Frank found it harder each time he went to locate his father’s headstone. He visited the cemetery so rarely that the rows of graves expanded in vast leaps between each visit. They proliferated faster and further than Frank ever managed to predict, always leaving him struggling to navigate his way around the featureless landscape. Once his father had been a pioneer, breaking new ground for the dead on the far west of the cemetery, but now he had been overtaken by legions of newer recruits advancing steadily down the gentle slope.

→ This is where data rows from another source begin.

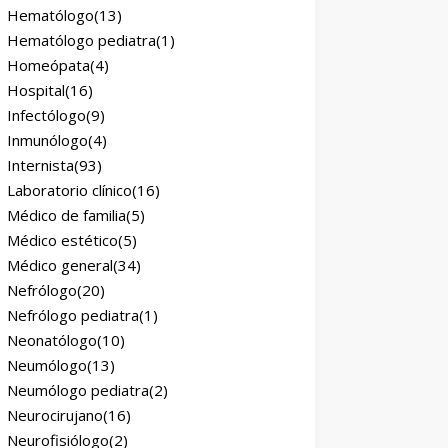
Hematólogo
(13)
Hematólogo pediatra
(1)
Homeópata
(4)
Hospital
(16)
Infectólogo
(9)
Inmunólogo
(4)
Internista
(93)
Laboratorio clínico
(16)
Médico de familia
(5)
Médico estético
(5)
Médico general
(34)
Nefrólogo
(20)
Nefrólogo pediatra
(1)
Neonatólogo
(10)
Neumólogo
(13)
Neumólogo pediatra
(2)
Neurocirujano
(16)
Neurofisiólogo
(2)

After fifteen minutes of wandering, he found his father’s stone looking nothing like he had remembered it, in a place he wasn’t expecting. It was a dark, flecked, rose colour, not the black he had thought. In front of the imposing stone was a plot-sized rectangle of stone chippings, surrounded by a low chain. Frank had no idea what that was supposed to be; he lacked any understanding of cemetery aesthetics. He thought of it as a kind of front garden to the headstone’s house and it seemed ridiculous to him. Were the loved ones supposed to put deckchairs on the shingle and admire the stone? Perhaps lay a towel down on it and recline there just a few feet above the deceased?

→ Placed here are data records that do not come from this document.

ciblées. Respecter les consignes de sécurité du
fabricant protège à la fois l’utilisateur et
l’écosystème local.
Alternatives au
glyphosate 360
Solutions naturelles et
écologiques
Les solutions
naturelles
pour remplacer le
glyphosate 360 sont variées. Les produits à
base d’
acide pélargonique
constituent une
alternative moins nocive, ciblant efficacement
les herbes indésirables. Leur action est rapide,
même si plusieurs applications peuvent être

He’d always felt resentment at the idea that this was the place he was supposed to reflect on his father, that this anonymous plot was where he should care. He felt no connection there. In his experience the only thoughts that cemeteries inspired were of the physical remains beneath the ground, not the lives that once animated them. The sole reason he came, albeit occasionally, was that to not come, to allow the grave to fall into total neglect, would suggest an utter lack of respect or care for his father. It would make a false statement. As it was, the plot looked pretty bad compared to its near neighbours. The bottom of the stone was caked in dried grass cuttings and blackened stalks poked from the holes of the mildewed flower container.
Today would have been his father’s eighty-fourth birthday, though the date was as meaningless as the location. He didn’t think of his father any more or less on certain days. It was just habit that he came on this day, a habit started by his mother and continued now by him. What he remembered about the visits with his mother was the silence. They would stand by the grave saying nothing. Frank would wonder what he was supposed to feel. He would look at his mother’s face and find no clues there.